The authorities granted the stay of execution to Mary Jane Veloso, 30, a Philippine citizen, after the Philippine government requested her assistance in a human trafficking case involving a woman who surrendered to the Philippine police on Tuesday.

“An alleged perpetrator of human trafficking gave herself up, and Mary Jane’s testimony is needed,” Tony Spontana, a spokesman for the Indonesian attorney general, wrote in a text message shortly after the executions were carried out. “Eight people were executed, but not Mary Jane,” he wrote.

Ms. Veloso’s family maintains that she was duped by a drug syndicate into flying to Indonesia in 2010 with more than 5 pounds of heroin hidden in a suitcase. President Benigno Aquino III of the Philippines had repeatedly appealed for her to be spared. The woman who surrendered to the Philippine police on Tuesday was identified as one of those who recruited Ms. Veloso.

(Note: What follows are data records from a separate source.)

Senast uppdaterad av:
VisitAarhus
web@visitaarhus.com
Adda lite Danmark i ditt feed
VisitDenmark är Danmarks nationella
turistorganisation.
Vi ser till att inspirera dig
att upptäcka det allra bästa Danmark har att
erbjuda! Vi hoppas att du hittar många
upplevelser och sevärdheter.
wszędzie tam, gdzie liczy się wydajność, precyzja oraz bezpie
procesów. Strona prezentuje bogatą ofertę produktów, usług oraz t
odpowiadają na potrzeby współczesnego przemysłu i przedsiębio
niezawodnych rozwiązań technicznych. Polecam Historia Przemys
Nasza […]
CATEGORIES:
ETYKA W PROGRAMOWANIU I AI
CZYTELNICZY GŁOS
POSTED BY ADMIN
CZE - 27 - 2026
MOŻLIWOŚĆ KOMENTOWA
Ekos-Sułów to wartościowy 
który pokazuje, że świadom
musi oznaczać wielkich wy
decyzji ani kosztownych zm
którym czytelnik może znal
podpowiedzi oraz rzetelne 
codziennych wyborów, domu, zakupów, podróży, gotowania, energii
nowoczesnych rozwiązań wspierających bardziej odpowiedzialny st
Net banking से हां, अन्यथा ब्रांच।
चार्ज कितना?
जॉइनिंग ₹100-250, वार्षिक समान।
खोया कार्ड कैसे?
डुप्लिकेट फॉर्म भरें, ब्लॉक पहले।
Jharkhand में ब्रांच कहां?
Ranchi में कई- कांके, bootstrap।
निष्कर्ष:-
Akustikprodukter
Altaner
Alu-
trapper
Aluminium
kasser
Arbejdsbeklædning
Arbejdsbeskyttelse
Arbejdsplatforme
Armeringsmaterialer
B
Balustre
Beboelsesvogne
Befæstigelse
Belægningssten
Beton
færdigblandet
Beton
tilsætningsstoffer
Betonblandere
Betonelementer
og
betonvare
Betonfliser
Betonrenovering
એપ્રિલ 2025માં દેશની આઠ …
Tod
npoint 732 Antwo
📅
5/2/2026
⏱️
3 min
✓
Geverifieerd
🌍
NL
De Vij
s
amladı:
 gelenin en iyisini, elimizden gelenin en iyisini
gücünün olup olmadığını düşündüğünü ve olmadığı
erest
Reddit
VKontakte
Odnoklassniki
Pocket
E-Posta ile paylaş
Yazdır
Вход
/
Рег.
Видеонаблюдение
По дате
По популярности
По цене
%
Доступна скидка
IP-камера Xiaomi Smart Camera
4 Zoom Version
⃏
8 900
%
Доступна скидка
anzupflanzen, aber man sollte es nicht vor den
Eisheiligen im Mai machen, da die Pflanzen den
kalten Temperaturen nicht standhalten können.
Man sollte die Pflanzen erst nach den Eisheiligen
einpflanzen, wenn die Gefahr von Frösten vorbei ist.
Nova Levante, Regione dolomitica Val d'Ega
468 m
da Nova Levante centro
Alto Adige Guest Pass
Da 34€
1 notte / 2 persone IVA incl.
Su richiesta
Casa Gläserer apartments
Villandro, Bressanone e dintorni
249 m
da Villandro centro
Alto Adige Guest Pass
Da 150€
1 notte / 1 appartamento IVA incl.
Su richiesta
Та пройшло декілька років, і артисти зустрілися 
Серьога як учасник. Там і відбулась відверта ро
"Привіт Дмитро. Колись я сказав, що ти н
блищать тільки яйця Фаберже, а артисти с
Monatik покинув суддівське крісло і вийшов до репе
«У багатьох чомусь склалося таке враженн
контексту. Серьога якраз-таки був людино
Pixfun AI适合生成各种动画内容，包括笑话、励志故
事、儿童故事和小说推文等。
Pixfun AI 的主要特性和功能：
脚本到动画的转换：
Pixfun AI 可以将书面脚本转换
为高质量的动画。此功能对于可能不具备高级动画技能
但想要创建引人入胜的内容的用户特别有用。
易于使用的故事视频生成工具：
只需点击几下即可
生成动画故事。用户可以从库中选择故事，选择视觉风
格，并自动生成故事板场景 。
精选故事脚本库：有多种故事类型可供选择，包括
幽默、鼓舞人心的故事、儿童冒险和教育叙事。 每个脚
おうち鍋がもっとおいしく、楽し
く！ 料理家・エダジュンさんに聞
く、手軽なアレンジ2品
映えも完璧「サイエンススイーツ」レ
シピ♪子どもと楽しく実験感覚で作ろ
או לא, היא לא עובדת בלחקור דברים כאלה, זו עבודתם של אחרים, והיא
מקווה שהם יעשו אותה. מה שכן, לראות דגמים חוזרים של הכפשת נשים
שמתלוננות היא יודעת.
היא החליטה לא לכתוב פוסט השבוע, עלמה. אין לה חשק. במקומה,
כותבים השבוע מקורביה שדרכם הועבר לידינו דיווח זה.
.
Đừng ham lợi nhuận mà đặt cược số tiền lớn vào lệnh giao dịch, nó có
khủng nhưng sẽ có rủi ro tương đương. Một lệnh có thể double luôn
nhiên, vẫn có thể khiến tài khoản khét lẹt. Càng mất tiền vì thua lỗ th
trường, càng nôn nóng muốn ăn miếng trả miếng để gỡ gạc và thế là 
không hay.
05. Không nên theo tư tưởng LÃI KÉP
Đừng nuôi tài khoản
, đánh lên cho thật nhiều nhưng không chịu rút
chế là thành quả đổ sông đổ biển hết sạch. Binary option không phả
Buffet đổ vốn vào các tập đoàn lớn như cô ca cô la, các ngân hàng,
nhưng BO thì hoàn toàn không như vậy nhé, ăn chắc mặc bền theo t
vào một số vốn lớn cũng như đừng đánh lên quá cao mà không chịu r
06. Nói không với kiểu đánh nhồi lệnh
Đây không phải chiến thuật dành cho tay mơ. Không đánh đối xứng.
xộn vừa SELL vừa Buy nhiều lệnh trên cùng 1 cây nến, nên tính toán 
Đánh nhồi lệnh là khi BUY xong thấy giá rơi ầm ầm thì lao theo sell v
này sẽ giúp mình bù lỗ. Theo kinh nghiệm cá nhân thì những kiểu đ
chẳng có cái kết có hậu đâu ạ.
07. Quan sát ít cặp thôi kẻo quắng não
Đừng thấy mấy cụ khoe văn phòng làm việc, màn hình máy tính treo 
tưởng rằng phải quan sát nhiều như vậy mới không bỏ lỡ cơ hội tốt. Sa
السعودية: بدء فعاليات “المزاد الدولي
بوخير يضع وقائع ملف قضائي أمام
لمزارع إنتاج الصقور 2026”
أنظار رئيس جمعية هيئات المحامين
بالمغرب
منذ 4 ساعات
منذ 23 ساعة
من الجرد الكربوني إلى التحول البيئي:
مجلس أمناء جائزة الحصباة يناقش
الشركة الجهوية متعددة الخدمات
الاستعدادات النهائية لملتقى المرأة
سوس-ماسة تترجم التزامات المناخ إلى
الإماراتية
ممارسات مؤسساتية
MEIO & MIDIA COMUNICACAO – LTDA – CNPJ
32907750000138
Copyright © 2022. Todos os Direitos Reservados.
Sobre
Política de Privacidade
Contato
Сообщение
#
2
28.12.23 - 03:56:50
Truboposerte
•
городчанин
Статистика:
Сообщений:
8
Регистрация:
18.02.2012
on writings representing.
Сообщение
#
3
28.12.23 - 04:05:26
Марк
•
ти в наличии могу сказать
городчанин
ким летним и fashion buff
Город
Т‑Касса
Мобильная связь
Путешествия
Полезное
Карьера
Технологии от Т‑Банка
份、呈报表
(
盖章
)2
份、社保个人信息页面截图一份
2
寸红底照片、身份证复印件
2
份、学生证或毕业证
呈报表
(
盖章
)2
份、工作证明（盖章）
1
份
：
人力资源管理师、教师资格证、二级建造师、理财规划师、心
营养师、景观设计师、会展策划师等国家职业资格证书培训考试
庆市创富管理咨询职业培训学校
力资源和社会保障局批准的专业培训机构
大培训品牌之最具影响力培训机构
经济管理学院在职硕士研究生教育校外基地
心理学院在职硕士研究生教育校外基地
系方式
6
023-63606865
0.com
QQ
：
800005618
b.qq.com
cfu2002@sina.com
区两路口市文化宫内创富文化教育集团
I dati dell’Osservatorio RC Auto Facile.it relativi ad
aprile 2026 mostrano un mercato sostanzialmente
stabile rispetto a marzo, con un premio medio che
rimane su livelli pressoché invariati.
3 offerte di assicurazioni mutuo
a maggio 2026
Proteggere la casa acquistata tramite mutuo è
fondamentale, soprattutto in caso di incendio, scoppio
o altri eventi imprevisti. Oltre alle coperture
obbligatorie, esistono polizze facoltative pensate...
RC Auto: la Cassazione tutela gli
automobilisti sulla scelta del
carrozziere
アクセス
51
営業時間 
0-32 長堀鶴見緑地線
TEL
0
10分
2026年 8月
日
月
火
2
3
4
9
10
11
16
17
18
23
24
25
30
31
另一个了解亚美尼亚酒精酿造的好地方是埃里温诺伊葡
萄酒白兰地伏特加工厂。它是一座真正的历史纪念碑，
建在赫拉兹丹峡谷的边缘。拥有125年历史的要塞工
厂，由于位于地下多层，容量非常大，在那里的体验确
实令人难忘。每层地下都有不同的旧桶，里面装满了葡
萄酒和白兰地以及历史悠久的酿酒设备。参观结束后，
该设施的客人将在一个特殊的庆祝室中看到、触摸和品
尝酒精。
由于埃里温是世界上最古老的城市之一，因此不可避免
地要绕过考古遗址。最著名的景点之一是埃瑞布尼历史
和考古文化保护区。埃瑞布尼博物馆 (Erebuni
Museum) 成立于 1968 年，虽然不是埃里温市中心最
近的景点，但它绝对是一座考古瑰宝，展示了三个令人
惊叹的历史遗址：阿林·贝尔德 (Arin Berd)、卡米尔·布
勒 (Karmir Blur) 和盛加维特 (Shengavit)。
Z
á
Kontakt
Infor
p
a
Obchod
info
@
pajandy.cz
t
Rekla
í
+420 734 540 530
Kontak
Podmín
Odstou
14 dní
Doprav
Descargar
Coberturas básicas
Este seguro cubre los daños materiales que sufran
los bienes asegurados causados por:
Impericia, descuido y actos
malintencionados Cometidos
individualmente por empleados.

Relatives and friends of the condemned paid them final visits on Tuesday, but were not allowed by the Indonesian authorities to witness the executions.

Shortly after midnight Tuesday, mourners in the port town of Cilacap, which is the access point to the prison island, held a candlelight vigil for the condemned prisoners that was televised.

The mass execution was the second in Indonesia this year. In January, five foreign drug convicts and one Indonesian convicted of murder were shot by firing squads on the island.

On Saturday, the attorney general’s office gave 72 hours’ notice to the latest group of condemned prisoners, their legal teams and their respective embassies that the executions would be carried out.

On Monday, an Australian prisoner, Andrew Chan, married his Indonesian fiancée in a small wedding ceremony at the prison.